そこからの赤の騎兵連隊の動きは風のようだった。
ガラ空きになっていた敵右翼を突っ切り、アスバハ公国軍の視界に捉えた。
騎兵はあっという間に迂回攻撃の準備を整えてしまう。
「突撃開始です!」
カリンは自ら率先して戦闘に参加した。それは戦場に出てからいつものことだった。
「連隊長殿に置いて行かれるなよ!」
ワーコップは兵士たちに檄を飛ばす。
戦場を見るカリンの本能は鋭かった。アスバハ公国軍の弱点を突き、確実に崩壊させていく。
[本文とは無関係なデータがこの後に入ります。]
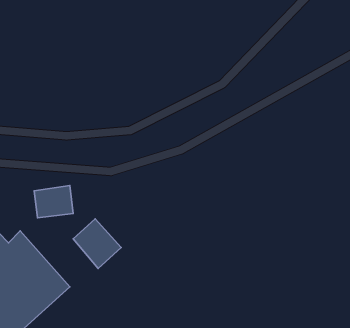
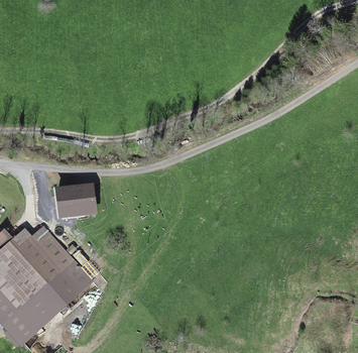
building: [73,219,121,268] -> none

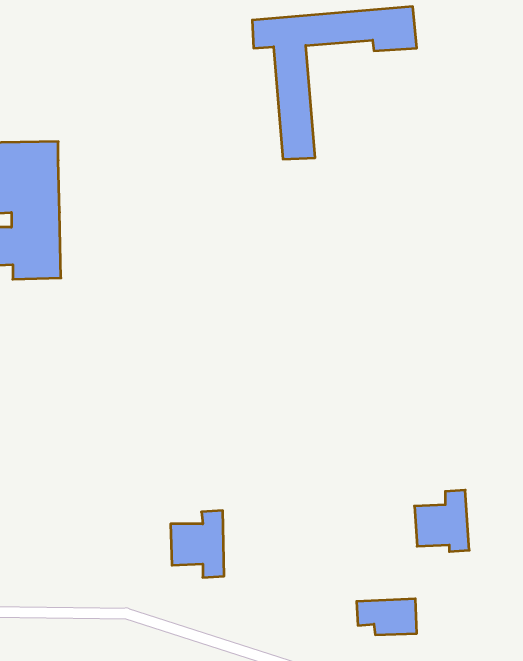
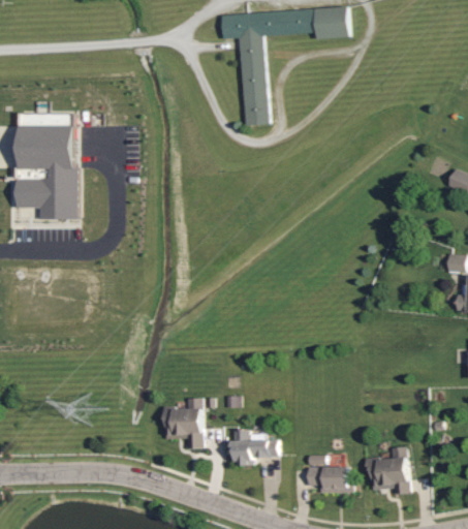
building: [414,490,469,552] -> [365,445,407,493]
building: none -> [229,429,277,465]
「このままじゃ、赤の騎兵連隊にまた全部持っていかれるぞ! 俺たちも総攻撃だ!」
デリックの号令でシャマタル独立同盟軍の正面も戦線を上げた。
もはやアスバハ公国軍にこの両連隊の猛攻を防ぐ余力は残っていなかった。
「ええい! 右翼のエルマル将軍は何をしている! こうなっては仕方ない。我らは撤退する」
「ですが、そんなことをすれば、戦線が崩壊します」
テンツィー将軍は意見した参謀の胸倉を掴んだ。
「だからどうした? 勝手に行動し、持ち場を捨てたカデュパフ王国と裏切りの可能性があるピュシア王国などどうでもいい!」
テンツィー将軍が逃げ出そうとした時だった。
辺りがさらに騒がしくなる。
シャマタル独立同盟の赤の騎兵連隊がアスバハ公国軍の本陣まで到達したのだ。その中にはカリンもいた。
「あなたが総大将ですね」
カリンは兵士の中心にいたテンツィー将軍に狙いを定めた。
「こんな小娘が噂の赤の騎兵連隊の連隊長だと!?」
「あなたがテンツィー将軍ですね。武人なら情けなく逃げるような真似はやめなさい!」
カリンはテンツィーを挑発した。その挑発にテンツィーは乗ってしまう。
「女の連隊長など近衛兵に囲まれたお飾りだ!」
「試してみますか?」
カリンは前に出た。
「連隊長!?」
兵士数名が止めようとしたが遅かった。
カリンはテンツィーに猛進する。
「む、迎え撃て!」
対するテンツィーは部下の影に隠れる。
「お飾りはどちらですか!?」
カリンの乗っていた馬は大きく跳ねた。テンツィーを守る兵士たちを飛び越える。
カリンとテンツィー、二人の間に戦闘はなかった。
唖然としていたテンツィーに対して、カリンが剣を振った。その一撃でテンツィーの首が飛んだ。一瞬の出来事だった。
「まだやりますか?」
カリンは残ったアスバハ公国軍の兵士に言い放った。
司令官の弔い合戦を仕掛けてくる兵士は居なかった。
「て、撤退だ!」
アスバハ公国軍は秩序もなく、散り散りに逃げていく。
「終わりですね。この戦場のことはデリック連隊長に任せましょう。司令部にもこのことを伝えてください」
カリンは少しだけ気を緩める。この戦争は勝ったのだ。それを確信した。
「もし、私に何かあったら、この命も無くなってしまうところでした…………」
カリンは腹部を擦りながら、微笑み、言葉を呟く。
「連隊長、何か言いましたか?」
「いえ、何でもありません。私たちは部隊を再編し、ピュシア王国軍と戦っている第六連隊の救援に向かいます」
カリンは即座に部隊を再編し、三千余騎を率いて行動を開始した。
シャマタル独立同盟軍の左翼は昨日からの数的不利な戦いの中で徐々に劣勢になっていたが、赤の騎兵連隊が来援したことで状況は一転する。
「やれやれ、今回も一番手柄はお嬢ちゃんらしい」
リスリックは苦笑した。
その顔には疲労に色があった。
赤の騎兵連隊に側面を強襲されたピュシア王国軍は撤退する。
各戦場で勝敗は着いた。
シャマタル独立同盟の本陣に攻め入ったカデュパフ王国軍もその行動の限界点にあった。
短期決戦を挑んだが、乱戦に持ち込まれ、その間に背後からカーコープの第五連隊が来援した。
「このままでは全滅か」
エルマル将軍はシャマタル独立同盟軍の包囲陣が完成する直前で戦場を脱出した。
ボスリューは追撃を命じるが、エルマル将軍は撤退と疑似突撃を繰り返し、巧みに戦場を脱出した。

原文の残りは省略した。